Saved data entries:

=-=-=-=-=

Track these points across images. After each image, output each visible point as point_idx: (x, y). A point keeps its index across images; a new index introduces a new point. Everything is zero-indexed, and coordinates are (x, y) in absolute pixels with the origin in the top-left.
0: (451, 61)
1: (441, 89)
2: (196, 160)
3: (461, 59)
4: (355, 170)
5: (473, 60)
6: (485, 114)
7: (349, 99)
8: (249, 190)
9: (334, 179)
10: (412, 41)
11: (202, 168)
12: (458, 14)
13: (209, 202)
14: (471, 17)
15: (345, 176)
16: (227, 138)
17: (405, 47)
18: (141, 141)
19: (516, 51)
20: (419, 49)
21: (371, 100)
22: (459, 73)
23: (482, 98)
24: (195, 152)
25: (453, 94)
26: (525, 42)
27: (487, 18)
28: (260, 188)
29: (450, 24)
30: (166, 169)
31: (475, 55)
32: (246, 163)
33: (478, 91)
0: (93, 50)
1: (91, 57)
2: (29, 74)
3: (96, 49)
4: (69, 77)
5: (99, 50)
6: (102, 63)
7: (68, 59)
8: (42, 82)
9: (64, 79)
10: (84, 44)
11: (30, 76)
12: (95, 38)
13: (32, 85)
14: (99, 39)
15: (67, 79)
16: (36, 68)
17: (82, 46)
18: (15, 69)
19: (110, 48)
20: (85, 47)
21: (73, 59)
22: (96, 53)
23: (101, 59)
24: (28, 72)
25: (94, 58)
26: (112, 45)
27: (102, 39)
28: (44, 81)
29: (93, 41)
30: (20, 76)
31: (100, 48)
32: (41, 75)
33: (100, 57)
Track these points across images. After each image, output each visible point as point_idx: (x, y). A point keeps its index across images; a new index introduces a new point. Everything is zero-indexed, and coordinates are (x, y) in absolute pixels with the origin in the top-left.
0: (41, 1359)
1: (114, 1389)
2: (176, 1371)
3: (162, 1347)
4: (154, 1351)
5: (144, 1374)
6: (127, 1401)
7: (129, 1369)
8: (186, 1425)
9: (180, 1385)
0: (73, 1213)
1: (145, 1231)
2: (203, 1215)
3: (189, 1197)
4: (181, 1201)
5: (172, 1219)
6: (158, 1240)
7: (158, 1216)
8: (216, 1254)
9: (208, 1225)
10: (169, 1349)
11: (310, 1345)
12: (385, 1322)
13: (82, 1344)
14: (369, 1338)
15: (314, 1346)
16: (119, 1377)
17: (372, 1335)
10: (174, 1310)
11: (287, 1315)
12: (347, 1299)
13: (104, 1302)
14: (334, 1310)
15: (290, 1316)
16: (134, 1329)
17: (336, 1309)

=-=-=-=-=

▶ _Task_: Return all of the records above line for line, with no changes.

▶ _Response box_:
Track these points across images. After each image, output each visible point as point_idx: (x, y). A point keeps its index across images; a new index introduces a new point. Everything is zero-indexed, and coordinates are (x, y) in absolute pixels with the origin in the top-left.
0: (451, 61)
1: (441, 89)
2: (196, 160)
3: (461, 59)
4: (355, 170)
5: (473, 60)
6: (485, 114)
7: (349, 99)
8: (249, 190)
9: (334, 179)
10: (412, 41)
11: (202, 168)
12: (458, 14)
13: (209, 202)
14: (471, 17)
15: (345, 176)
16: (227, 138)
17: (405, 47)
18: (141, 141)
19: (516, 51)
20: (419, 49)
21: (371, 100)
22: (459, 73)
23: (482, 98)
24: (195, 152)
25: (453, 94)
26: (525, 42)
27: (487, 18)
28: (260, 188)
29: (450, 24)
30: (166, 169)
31: (475, 55)
32: (246, 163)
33: (478, 91)
0: (93, 50)
1: (91, 57)
2: (29, 74)
3: (96, 49)
4: (69, 77)
5: (99, 50)
6: (102, 63)
7: (68, 59)
8: (42, 82)
9: (64, 79)
10: (84, 44)
11: (30, 76)
12: (95, 38)
13: (32, 85)
14: (99, 39)
15: (67, 79)
16: (36, 68)
17: (82, 46)
18: (15, 69)
19: (110, 48)
20: (85, 47)
21: (73, 59)
22: (96, 53)
23: (101, 59)
24: (28, 72)
25: (94, 58)
26: (112, 45)
27: (102, 39)
28: (44, 81)
29: (93, 41)
30: (20, 76)
31: (100, 48)
32: (41, 75)
33: (100, 57)
Track these points across images. After each image, output each visible point as point_idx: (x, y). A point keeps its index across images; a new index introduces a new point. Everything is zero-indexed, and coordinates are (x, y) in absolute pixels with the origin in the top-left.
0: (41, 1359)
1: (114, 1389)
2: (176, 1371)
3: (162, 1347)
4: (154, 1351)
5: (144, 1374)
6: (127, 1401)
7: (129, 1369)
8: (186, 1425)
9: (180, 1385)
0: (73, 1213)
1: (145, 1231)
2: (203, 1215)
3: (189, 1197)
4: (181, 1201)
5: (172, 1219)
6: (158, 1240)
7: (158, 1216)
8: (216, 1254)
9: (208, 1225)
10: (169, 1349)
11: (310, 1345)
12: (385, 1322)
13: (82, 1344)
14: (369, 1338)
15: (314, 1346)
16: (119, 1377)
17: (372, 1335)
10: (174, 1310)
11: (287, 1315)
12: (347, 1299)
13: (104, 1302)
14: (334, 1310)
15: (290, 1316)
16: (134, 1329)
17: (336, 1309)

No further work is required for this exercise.